To help scholars, institutions should offer training and support on best practices in efficient and effective communications among researchers, their industrial or community partners, and the public. Just as resources to train scholars and citizens how to make FOIA requests are publicly available on websites, there should be more widely available resources to proactively educate researchers about obligations and best practices for managing their files and communications and for complying with information requests. The National Association for Biomedical Research, for example, has a guide for researchers doing research with animals who may be targeted by animal rights groups. Likewise, the Union of Concerned Scientists created an advisory booklet to help scientists distinguish legitimate questioning from harassment and provide advice on how to respond effectively to both. There is a clear need for individual academic institutions to take a more active role in educating their researchers about effective communications to make sure any problems that arise don’t decrease public trust in the university itself.

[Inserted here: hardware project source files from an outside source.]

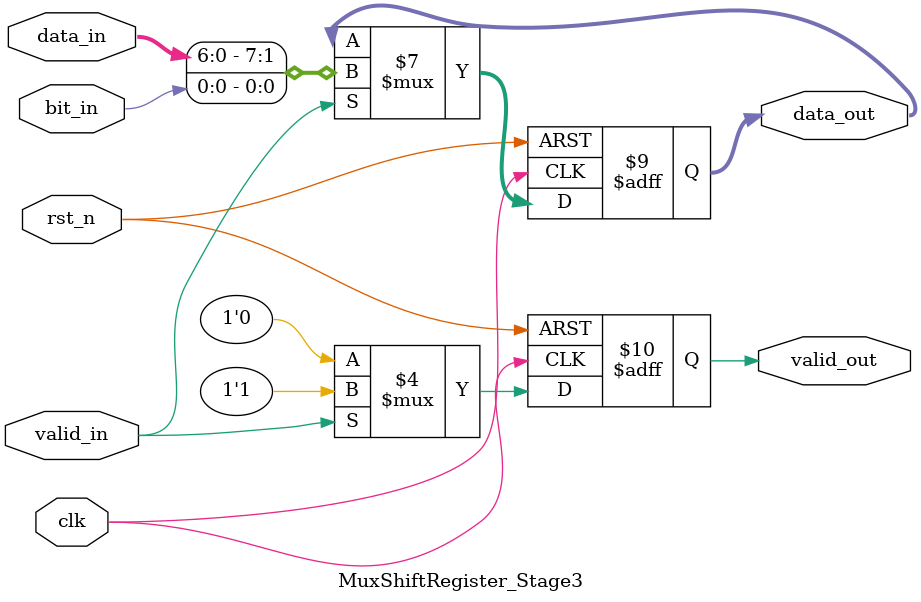
<source format=sv>

module MuxShiftRegister_Pipelined #(
    parameter WIDTH = 8
)(
    input                  clk,
    input                  rst_n,
    input                  sel,
    input        [1:0]     serial_in,
    input                  valid_in,
    output      [WIDTH-1:0] data_out,
    output                 valid_out
);

    // Stage 1 pipeline registers
    wire                   sel_stage1;
    wire        [1:0]      serial_in_stage1;
    wire                   valid_stage1;

    // Stage 2 pipeline registers
    wire                   selected_bit_stage2;
    wire        [WIDTH-1:0] data_out_stage2;
    wire                   valid_stage2;

    // Stage 3 output registers
    wire        [WIDTH-1:0] data_out_stage3;
    wire                   valid_out_stage3;

    // Stage 1: Pipeline input signals
    MuxShiftRegister_Stage1 #(
        .WIDTH(WIDTH)
    ) u_stage1 (
        .clk            (clk),
        .rst_n          (rst_n),
        .sel_in         (sel),
        .serial_in_in   (serial_in),
        .valid_in       (valid_in),
        .sel_out        (sel_stage1),
        .serial_in_out  (serial_in_stage1),
        .valid_out      (valid_stage1)
    );

    // Stage 2: Mux select and data pipeline
    MuxShiftRegister_Stage2 #(
        .WIDTH(WIDTH)
    ) u_stage2 (
        .clk                (clk),
        .rst_n              (rst_n),
        .sel_in             (sel_stage1),
        .serial_in_in       (serial_in_stage1),
        .valid_in           (valid_stage1),
        .data_out_in        (data_out_stage3),
        .selected_bit_out   (selected_bit_stage2),
        .data_out_out       (data_out_stage2),
        .valid_out          (valid_stage2)
    );

    // Stage 3: Shift register update
    MuxShiftRegister_Stage3 #(
        .WIDTH(WIDTH)
    ) u_stage3 (
        .clk            (clk),
        .rst_n          (rst_n),
        .data_in        (data_out_stage2),
        .bit_in         (selected_bit_stage2),
        .valid_in       (valid_stage2),
        .data_out       (data_out_stage3),
        .valid_out      (valid_out_stage3)
    );

    // Output assignments
    assign data_out  = data_out_stage3;
    assign valid_out = valid_out_stage3;

endmodule

// -----------------------------------------------------------------------------
// Stage 1: Input Pipeline Register
// Captures and pipelines the select, serial_in and valid signals
// -----------------------------------------------------------------------------
module MuxShiftRegister_Stage1 #(
    parameter WIDTH = 8
)(
    input              clk,
    input              rst_n,
    input              sel_in,
    input      [1:0]   serial_in_in,
    input              valid_in,
    output reg         sel_out,
    output reg [1:0]   serial_in_out,
    output reg         valid_out
);
    always @(posedge clk or negedge rst_n) begin
        if (!rst_n) begin
            sel_out        <= 1'b0;
            serial_in_out  <= 2'b0;
            valid_out      <= 1'b0;
        end else begin
            sel_out        <= sel_in;
            serial_in_out  <= serial_in_in;
            valid_out      <= valid_in;
        end
    end
endmodule

// -----------------------------------------------------------------------------
// Stage 2: Mux Select and Data Pipeline Register
// Selects the correct serial input bit, pipelines previous data_out, and valid
// -----------------------------------------------------------------------------
module MuxShiftRegister_Stage2 #(
    parameter WIDTH = 8
)(
    input                  clk,
    input                  rst_n,
    input                  sel_in,
    input        [1:0]     serial_in_in,
    input                  valid_in,
    input        [WIDTH-1:0] data_out_in,
    output reg             selected_bit_out,
    output reg [WIDTH-1:0] data_out_out,
    output reg             valid_out
);
    always @(posedge clk or negedge rst_n) begin
        if (!rst_n) begin
            selected_bit_out <= 1'b0;
            data_out_out     <= {WIDTH{1'b0}};
            valid_out        <= 1'b0;
        end else begin
            selected_bit_out <= serial_in_in[sel_in];
            data_out_out     <= data_out_in;
            valid_out        <= valid_in;
        end
    end
endmodule

// -----------------------------------------------------------------------------
// Stage 3: Shift Register Update
// Shifts the register and updates valid signal
// -----------------------------------------------------------------------------
module MuxShiftRegister_Stage3 #(
    parameter WIDTH = 8
)(
    input                  clk,
    input                  rst_n,
    input        [WIDTH-1:0] data_in,
    input                  bit_in,
    input                  valid_in,
    output reg [WIDTH-1:0] data_out,
    output reg             valid_out
);
    always @(posedge clk or negedge rst_n) begin
        if (!rst_n) begin
            data_out  <= {WIDTH{1'b0}};
            valid_out <= 1'b0;
        end else if (valid_in) begin
            data_out  <= {data_in[WIDTH-2:0], bit_in};
            valid_out <= 1'b1;
        end else begin
            valid_out <= 1'b0;
        end
    end
endmodule
</source>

Third, institutions should anticipate and plan for the types of controversies that frequently emerge from funded research projects with the potential for significant impact and heightened public scrutiny. When scholars are asked—sometimes constructively, sometimes maliciously—to account for their actions, they often are responding to public questioning from the media and funders at the same time they are being reviewed internally by faculty councils and administrative units within their institutions. Researchers, sponsors, and the university should have a plan in place designating who will lead the response to avoid ad hoc, disordered, or inconsistent responses.
Today, universities too often handle controversial cases as one-offs about a specific researcher or a field, rather than seeing them as part of a systematic issue with the potential to undermine confidence in the usefulness of research findings for decisionmaking. Thoughtful structures and established procedures to steer researchers’ interactions with funders and to respond to public requests for transparency would go a long way to assure researchers, funders, those affected by the research, and the general public that these types of controversies are handled fairly and with appropriate deference to both the public interest and the intellectual independence of researchers.
The onus is on the academy and its partners to find a way to deliver engaged scholarship that respects and defends the unique strengths of each actor. Many of the compelling challenges facing our world require collaboration between scholars working in academic settings and people living and working in the nonacademic settings impacted by those scholars’ work. It is incumbent on all involved to manage research processes and dissemination of findings in ways that protect the integrity of the research itself. In the words of the University of Chicago Statement on Freedom of Expression, “without a vibrant commitment to free and open inquiry, a university ceases to be a university. The … long-standing commitment to this principle lies at the very core of our … greatness. That is our inheritance, and it is our promise to the future.”